What is expected :: Duplicate the lines of the records from the line containing "## Application setup" through the line containing "- Divide and conquer", both included, leaving the pictures out of your answer.

(Saved entries)
##############################

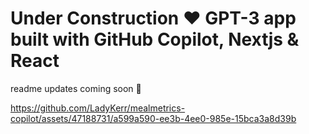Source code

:# Under Construction ♥️ GPT-3 app built with GitHub Copilot, Nextjs & React

readme updates coming soon 🚧




https://github.com/LadyKerr/mealmetrics-copilot/assets/47188731/a599a590-ee3b-4ee0-985e-15bca3a8d39b

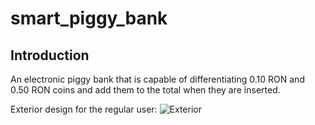 # smart_piggy_bank

## Introduction
An electronic piggy bank that is capable of differentiating 0.10 RON and 0.50 RON coins and add them to the total when they are inserted.

Exterior design for the regular user:
![Exterior](https://ibb.co/HHSZFw5)
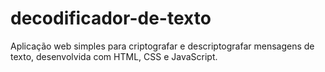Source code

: # decodificador-de-texto
Aplicação web simples para criptografar e descriptografar mensagens de texto, desenvolvida com HTML, CSS e JavaScript.
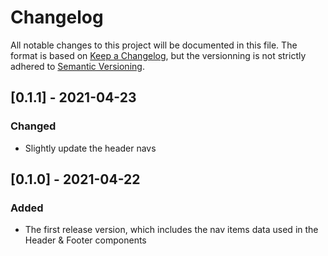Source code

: # Changelog

All notable changes to this project will be documented in this file. The format is based on [Keep a Changelog](https://keepachangelog.com/en/1.0.0/), but the versionning is not strictly adhered to [Semantic Versioning](https://semver.org/spec/v2.0.0.html).

## [0.1.1] - 2021-04-23

### Changed

- Slightly update the header navs

## [0.1.0] - 2021-04-22

### Added

- The first release version, which includes the nav items data used in the Header & Footer components
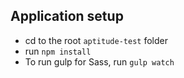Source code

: ## Application setup

- cd to the root `aptitude-test` folder
- run `npm install`
- To run gulp for Sass, run `gulp watch`
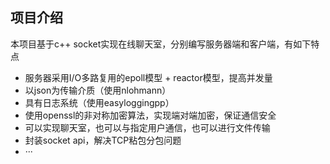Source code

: ## 项目介绍

本项目基于c++ socket实现在线聊天室，分别编写服务器端和客户端，有如下特点

* 服务器采用I/O多路复用的epoll模型 + reactor模型，提高并发量
* 以json为传输介质（使用nlohmann）
* 具有日志系统（使用easyloggingpp）
* 使⽤openssl的⾮对称加密算法，实现端对端加密，保证通信安全
* 可以实现聊天室，也可以与指定⽤户通信，也可以进行文件传输
* 封装socket api，解决TCP粘包分包问题
* ···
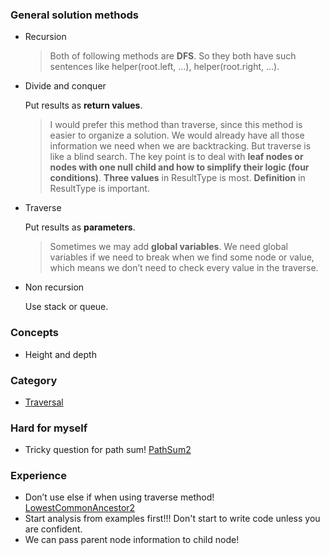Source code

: ### General solution methods
- Recursion
	> Both of following methods are __DFS__. So they both have such sentences like helper(root.left, …), helper(root.right, …).

- Divide and conquer

	Put results as __return values__.
	> I would prefer this method than traverse, since this method is easier to organize a solution. We would already have all those information we need when we are backtracking. But traverse is like a blind search. The key point is to deal with __leaf nodes or nodes with one null child and how to simplify their logic (four conditions)__. __Three values__ in ResultType is most. __Definition__ in ResultType is important.

- Traverse

	Put results as __parameters__. 
	> Sometimes we may add __global variables__. We need global variables if we need to break when we find some node or value, which means we don’t need to check every value in the traverse.

- Non recursion

	Use stack or queue.
### Concepts
- Height and depth
### Category
* [Traversal][1]
### Hard for myself
- Tricky question for path sum! [PathSum2][3]
### Experience
- Don’t use else if when using traverse method! [LowestCommonAncestor2][2]
- Start analysis from examples first!!! Don't start to write code unless you are confident.
- We can pass parent node information to child node!

[1]:	Traversal/traversal.md
[2]:	http://lintcode.com/en/problem/lowest-common-ancestor-ii/
[3]:	http://lintcode.com/en/problem/binary-tree-path-sum-ii/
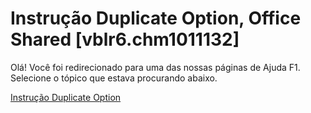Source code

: 
# Instrução Duplicate Option, Office Shared [vblr6.chm1011132]

Olá! Você foi redirecionado para uma das nossas páginas de Ajuda F1. Selecione o tópico que estava procurando abaixo.

[Instrução Duplicate Option](http://msdn.microsoft.com/library/286520c3-61ad-a84c-046b-376ee692e880%28Office.15%29.aspx)
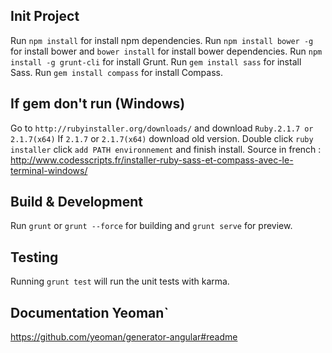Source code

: ## Init Project

Run `npm install` for install npm dependencies.
Run `npm install bower -g` for install bower and `bower install` for install bower dependencies.
Run `npm install -g grunt-cli` for install Grunt.
Run `gem install sass` for install Sass.
Run `gem install compass` for install Compass.

## If gem don't run (Windows)

Go to `http://rubyinstaller.org/downloads/` and download `Ruby.2.1.7 or 2.1.7(x64)`
If `2.1.7` or `2.1.7(x64)` download old version.
Double click `ruby installer` click `add PATH environnement` and finish install.
Source in french : http://www.codesscripts.fr/installer-ruby-sass-et-compass-avec-le-terminal-windows/

## Build & Development

Run `grunt` or `grunt --force` for building and `grunt serve` for preview.

## Testing

Running `grunt test` will run the unit tests with karma.

## Documentation Yeoman`

https://github.com/yeoman/generator-angular#readme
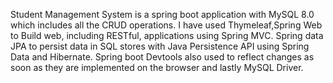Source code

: Student Management System is a spring boot application with MySQL 8.0 which includes all the CRUD operations. I have used Thymeleaf,Spring Web to Build web, including RESTful, applications using Spring MVC. Spring data JPA to persist data in SQL stores with Java Persistence API using Spring Data and Hibernate. Spring boot Devtools also used to reflect changes as soon as they are implemented on the browser and lastly MySQL Driver.
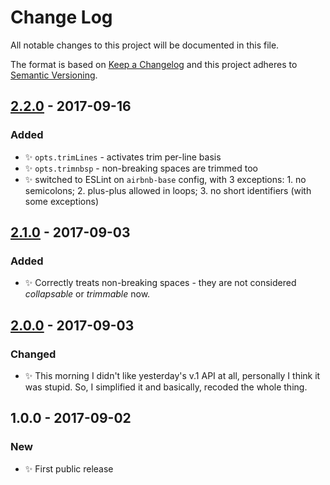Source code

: # Change Log
All notable changes to this project will be documented in this file.

The format is based on [Keep a Changelog](http://keepachangelog.com/)
and this project adheres to [Semantic Versioning](http://semver.org/).

## [2.2.0] - 2017-09-16
### Added
- ✨ `opts.trimLines` - activates trim per-line basis
- ✨ `opts.trimnbsp` - non-breaking spaces are trimmed too
- ✨ switched to ESLint on `airbnb-base` config, with 3 exceptions: 1. no semicolons; 2. plus-plus allowed in loops; 3. no short identifiers (with some exceptions)

## [2.1.0] - 2017-09-03
### Added
- ✨ Correctly treats non-breaking spaces - they are not considered _collapsable_ or _trimmable_ now.

## [2.0.0] - 2017-09-03
### Changed
- ✨ This morning I didn't like yesterday's v.1 API at all, personally I think it was stupid. So, I simplified it and basically, recoded the whole thing.

## 1.0.0 - 2017-09-02
### New
- ✨ First public release

[2.2.0]: https://github.com/codsen/string-collapse-white-space/compare/v2.1.0...v2.2.0
[2.1.0]: https://github.com/codsen/string-collapse-white-space/compare/v2.0.0...v2.1.0
[2.0.0]: https://github.com/codsen/string-collapse-white-space/compare/v1.0.0...v2.0.0
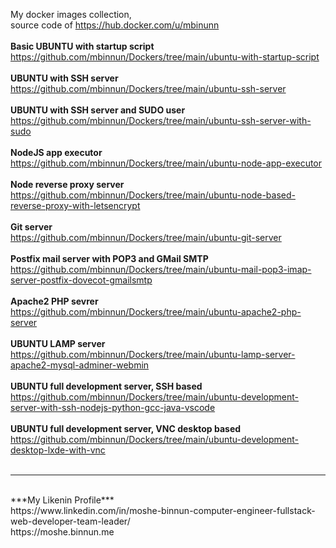 My docker images collection,<br/>
source code of https://hub.docker.com/u/mbinunn<br/>
<br/>
**Basic UBUNTU with startup script**<br/>
https://github.com/mbinnun/Dockers/tree/main/ubuntu-with-startup-script<br/><br/>
**UBUNTU with SSH server**<br/>
https://github.com/mbinnun/Dockers/tree/main/ubuntu-ssh-server<br/><br/>
**UBUNTU with SSH server and SUDO user**<br/>
https://github.com/mbinnun/Dockers/tree/main/ubuntu-ssh-server-with-sudo<br/><br/>
**NodeJS app executor**<br/>
https://github.com/mbinnun/Dockers/tree/main/ubuntu-node-app-executor<br/><br/>
**Node reverse proxy server**<br/>
https://github.com/mbinnun/Dockers/tree/main/ubuntu-node-based-reverse-proxy-with-letsencrypt<br/><br/>
**Git server**<br/>
https://github.com/mbinnun/Dockers/tree/main/ubuntu-git-server<br/><br/>
**Postfix mail server with POP3 and GMail SMTP**<br/>
https://github.com/mbinnun/Dockers/tree/main/ubuntu-mail-pop3-imap-server-postfix-dovecot-gmailsmtp<br/><br/>
**Apache2 PHP sevrer**<br/>
https://github.com/mbinnun/Dockers/tree/main/ubuntu-apache2-php-server<br/><br/>
**UBUNTU LAMP server**<br/>
https://github.com/mbinnun/Dockers/tree/main/ubuntu-lamp-server-apache2-mysql-adminer-webmin<br/><br/>
**UBUNTU full development server, SSH based**<br/>
https://github.com/mbinnun/Dockers/tree/main/ubuntu-development-server-with-ssh-nodejs-python-gcc-java-vscode<br/><br/>
**UBUNTU full development server, VNC desktop based**<br/>
https://github.com/mbinnun/Dockers/tree/main/ubuntu-development-desktop-lxde-with-vnc<br/><br/>
<hr/>
<br/>
***My Likenin Profile***<br/>
https://www.linkedin.com/in/moshe-binnun-computer-engineer-fullstack-web-developer-team-leader/<br/>
https://moshe.binnun.me<br/>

##############################

Answer to the problem ::
: ## Application setup

- cd to the root `aptitude-test` folder
- run `npm install`
- To run gulp for Sass, run `gulp watch`
Source code

: ## 项目介绍

本项目基于c++ socket实现在线聊天室，分别编写服务器端和客户端，有如下特点

* 服务器采用I/O多路复用的epoll模型 + reactor模型，提高并发量
* 以json为传输介质（使用nlohmann）
* 具有日志系统（使用easyloggingpp）
* 使⽤openssl的⾮对称加密算法，实现端对端加密，保证通信安全
* 可以实现聊天室，也可以与指定⽤户通信，也可以进行文件传输
* 封装socket api，解决TCP粘包分包问题
* ···
Source code

: ### General solution methods
- Recursion
	> Both of following methods are __DFS__. So they both have such sentences like helper(root.left, …), helper(root.right, …).

- Divide and conquer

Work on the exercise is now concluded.